Building on the success of his craft cocktail and vintage amari-centered den Billy Sunday, Merges explains that Mordecai will embrace the best aspects of the Logan Square bar’s food and beverage program—like those old spirits and upscale bar fare—making them accessible to a baseball-loving crowd. Barman Alex Bachman, who built Billy Sunday’s deep booze collection, is onboard at Mordecai to again helm intoxicants.
Divided between two floors and nearly 4,000 square feet, Mordecai’s ground level houses a lengthy 17-seat oak bar, which runs parallel to a long banquette punctuated by a series of lounge tables. Three flat screen TVs hang above the bar, disappearing behind sliding sheer screens when notable games are off-air. Upstairs, a secondary, more intimate room counts 40 indoor seats, plus eight barstools, in addition to 30 chairs on the adjacent outdoor patio. One flat screen TV offers a live feed of the game just a stone’s throw away.
While all food and beverage menus are offered throughout the venue, Merges describes the lower bar as presenting a slightly more accessible imbibing experience, equipped with 10 beers and four cocktails on tap. Meanwhile, patrons one level up can choose from four beers and four cocktails on tap. The top-level bar is also where most of Mordecai’s rare distillates will live. As for beer, expect mostly local microbrews from producers like Off Color Brewing and Hopewell Brewing Co. Some might recall that last summer, Merges debuted Lucky Dorr, a smaller beer-focused bar across the street hinged on collaboratively-made beers. One of those will be on tap at Mordecai, with likely more to come.
If Billy Sunday is a bar heavy on amaro, then Mordecai is a temple for American whiskey.

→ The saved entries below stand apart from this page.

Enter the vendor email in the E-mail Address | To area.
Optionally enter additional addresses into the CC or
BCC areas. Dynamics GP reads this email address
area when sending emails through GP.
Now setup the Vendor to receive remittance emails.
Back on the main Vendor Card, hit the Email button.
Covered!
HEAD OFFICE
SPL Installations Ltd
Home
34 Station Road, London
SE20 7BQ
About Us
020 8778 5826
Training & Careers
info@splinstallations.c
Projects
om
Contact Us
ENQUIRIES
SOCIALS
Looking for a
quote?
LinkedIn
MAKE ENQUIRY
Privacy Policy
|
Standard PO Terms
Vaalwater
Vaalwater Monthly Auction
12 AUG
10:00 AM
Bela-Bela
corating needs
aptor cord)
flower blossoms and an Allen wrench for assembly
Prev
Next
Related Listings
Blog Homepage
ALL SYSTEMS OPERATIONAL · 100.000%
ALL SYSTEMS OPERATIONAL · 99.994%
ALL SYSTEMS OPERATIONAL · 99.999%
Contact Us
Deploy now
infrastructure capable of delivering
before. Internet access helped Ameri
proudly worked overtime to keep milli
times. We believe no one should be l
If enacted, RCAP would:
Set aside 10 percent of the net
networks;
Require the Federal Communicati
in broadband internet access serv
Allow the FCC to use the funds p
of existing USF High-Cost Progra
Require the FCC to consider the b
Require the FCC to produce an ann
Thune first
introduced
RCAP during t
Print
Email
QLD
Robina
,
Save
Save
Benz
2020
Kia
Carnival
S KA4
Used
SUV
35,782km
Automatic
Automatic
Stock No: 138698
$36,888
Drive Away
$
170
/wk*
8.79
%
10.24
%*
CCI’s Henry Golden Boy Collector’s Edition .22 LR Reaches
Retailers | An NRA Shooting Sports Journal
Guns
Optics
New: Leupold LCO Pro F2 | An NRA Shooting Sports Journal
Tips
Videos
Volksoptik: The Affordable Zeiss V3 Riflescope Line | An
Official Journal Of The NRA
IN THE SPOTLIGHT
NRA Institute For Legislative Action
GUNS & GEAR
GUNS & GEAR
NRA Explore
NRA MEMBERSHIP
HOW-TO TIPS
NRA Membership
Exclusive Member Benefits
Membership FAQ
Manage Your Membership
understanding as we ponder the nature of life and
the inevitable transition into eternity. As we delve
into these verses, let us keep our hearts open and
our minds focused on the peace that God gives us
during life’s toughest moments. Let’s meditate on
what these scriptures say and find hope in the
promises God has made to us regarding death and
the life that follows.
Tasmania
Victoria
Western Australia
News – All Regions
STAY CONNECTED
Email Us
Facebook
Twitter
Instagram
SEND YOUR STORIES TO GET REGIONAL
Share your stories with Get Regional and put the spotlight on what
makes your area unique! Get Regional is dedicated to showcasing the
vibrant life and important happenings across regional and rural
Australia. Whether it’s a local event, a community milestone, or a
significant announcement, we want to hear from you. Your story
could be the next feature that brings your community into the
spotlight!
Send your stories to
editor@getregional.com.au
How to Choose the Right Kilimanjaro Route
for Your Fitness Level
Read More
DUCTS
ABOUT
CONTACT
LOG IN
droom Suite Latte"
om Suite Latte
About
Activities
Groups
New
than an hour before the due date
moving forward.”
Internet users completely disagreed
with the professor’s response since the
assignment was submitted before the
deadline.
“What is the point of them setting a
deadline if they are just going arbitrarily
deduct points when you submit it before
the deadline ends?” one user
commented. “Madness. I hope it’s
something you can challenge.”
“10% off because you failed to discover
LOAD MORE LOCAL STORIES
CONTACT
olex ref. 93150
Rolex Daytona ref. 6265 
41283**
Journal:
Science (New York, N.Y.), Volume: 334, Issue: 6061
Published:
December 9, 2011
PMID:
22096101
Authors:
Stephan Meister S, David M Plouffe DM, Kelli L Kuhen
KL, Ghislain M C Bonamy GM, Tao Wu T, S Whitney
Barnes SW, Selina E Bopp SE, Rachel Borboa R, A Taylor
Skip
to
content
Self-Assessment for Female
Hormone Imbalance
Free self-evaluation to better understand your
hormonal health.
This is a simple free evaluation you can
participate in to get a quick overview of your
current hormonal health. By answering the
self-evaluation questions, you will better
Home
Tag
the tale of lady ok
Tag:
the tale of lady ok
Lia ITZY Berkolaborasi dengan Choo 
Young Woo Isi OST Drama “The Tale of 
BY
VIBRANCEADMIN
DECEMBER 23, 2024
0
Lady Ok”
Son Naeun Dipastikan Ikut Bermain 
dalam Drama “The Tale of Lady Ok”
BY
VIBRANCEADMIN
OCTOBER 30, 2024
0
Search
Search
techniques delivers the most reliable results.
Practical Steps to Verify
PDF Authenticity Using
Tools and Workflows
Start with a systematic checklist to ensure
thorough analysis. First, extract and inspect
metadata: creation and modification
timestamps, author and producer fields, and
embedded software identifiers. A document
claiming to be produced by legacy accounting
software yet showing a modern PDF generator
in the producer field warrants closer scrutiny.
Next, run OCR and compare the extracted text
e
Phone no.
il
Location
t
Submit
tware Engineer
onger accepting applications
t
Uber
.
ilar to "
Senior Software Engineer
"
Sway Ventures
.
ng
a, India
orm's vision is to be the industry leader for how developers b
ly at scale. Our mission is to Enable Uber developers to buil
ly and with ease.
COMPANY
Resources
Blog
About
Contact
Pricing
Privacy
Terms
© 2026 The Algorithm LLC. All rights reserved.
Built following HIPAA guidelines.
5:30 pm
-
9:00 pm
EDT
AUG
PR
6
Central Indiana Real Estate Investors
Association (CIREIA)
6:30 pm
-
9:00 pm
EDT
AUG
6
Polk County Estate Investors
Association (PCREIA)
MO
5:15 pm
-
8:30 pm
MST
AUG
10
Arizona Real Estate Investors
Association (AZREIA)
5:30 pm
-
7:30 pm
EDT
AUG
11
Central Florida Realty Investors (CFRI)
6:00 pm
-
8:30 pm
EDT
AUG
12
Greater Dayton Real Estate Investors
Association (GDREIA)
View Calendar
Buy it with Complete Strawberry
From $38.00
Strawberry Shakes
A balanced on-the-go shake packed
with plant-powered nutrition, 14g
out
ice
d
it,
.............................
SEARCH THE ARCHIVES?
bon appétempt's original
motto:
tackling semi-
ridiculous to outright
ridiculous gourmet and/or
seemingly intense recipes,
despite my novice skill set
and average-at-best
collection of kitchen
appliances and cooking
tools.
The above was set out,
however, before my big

According to Bachman, Mordecai’s beverage program “really features spirits themselves,” with about 70 percent of his backbar (out of 300 scarce spirits) dedicated to rare pours that range from $25 for Heaven Hill to $450 for Willett Family Estate 22 year old single-barrel bourbon, purchase at auction from the late famed German bourbon collector Heinz Taubenheim.
Other uncommon pours include a slate of Baltimore and Pennsylvania-style ryes going back to the ’30s and ’40s, original Pappy Van Winkle releases, and 15 styles of Italian amari Carciofo and Cynar. In fact, Merges says that Mordecai will house the nation’s largest collection of Pappy and Stitzel-Weller, counting around 50 bottles total. Bachman plans to serve them with branch water—water shipped over from a source near the distillery.
Beyond whiskey, though, Bachman is especially excited about the bar’s extensive gin collection, which counts pretty much every large producer in Great Britain, plus forgotten styles like orange gin (via a Gordon’s bottle from the ’50s) and defunct brands now challenging to find.
With a larger space encompassing a total of 195 seats split between two floors and an outdoor patio, Bachman says that his cocktail program is “not as done up” as that of Billy Sunday, which caters to a crowd one quarter the size. However, future patrons can anticipate the same level of finesse and quality-minded ingredients via a slate of inspired elixirs, some more traditional than others. Priced between $12 and $15, libations range from a Gin Rickey to a house-made take on Zima (yes, that Zima), served in a beer mug with a scoop of Curaçao sherbet.
Former Longman & Eagle chef Jared Wentworth has devised a slate of American bistro plates, on offer both upstairs and down (except during game days, when Mordecai will serve an abbreviated menu), alongside a concise collection of bar bites. Think everything from roasted bone marrow and porchetta with English pea risotto to snacky bar bites like oysters and beer-battered cheese curds.
In conceiving of Mordecai’s aesthetic, Merges worked with his wife Rachel Crowl’s architecture firm Fc Studio to devise a modern, comfortable space dressed with vintage sports imagery from the baseball hall of fame and the Cubs archive.
Mordecai joins an impressive cast of Chicago’s top characters setting up shop in Wrigleyville. Also to come (or already open) in and around Hotel Zachary are Big Star’s hotly anticipated expansion, Smoke Daddy; Boka Group’s Dutch & Doc’s; a TBA concept by Spiaggia’s Tony Mantuano with Cubs manager Joe Maddon; and more.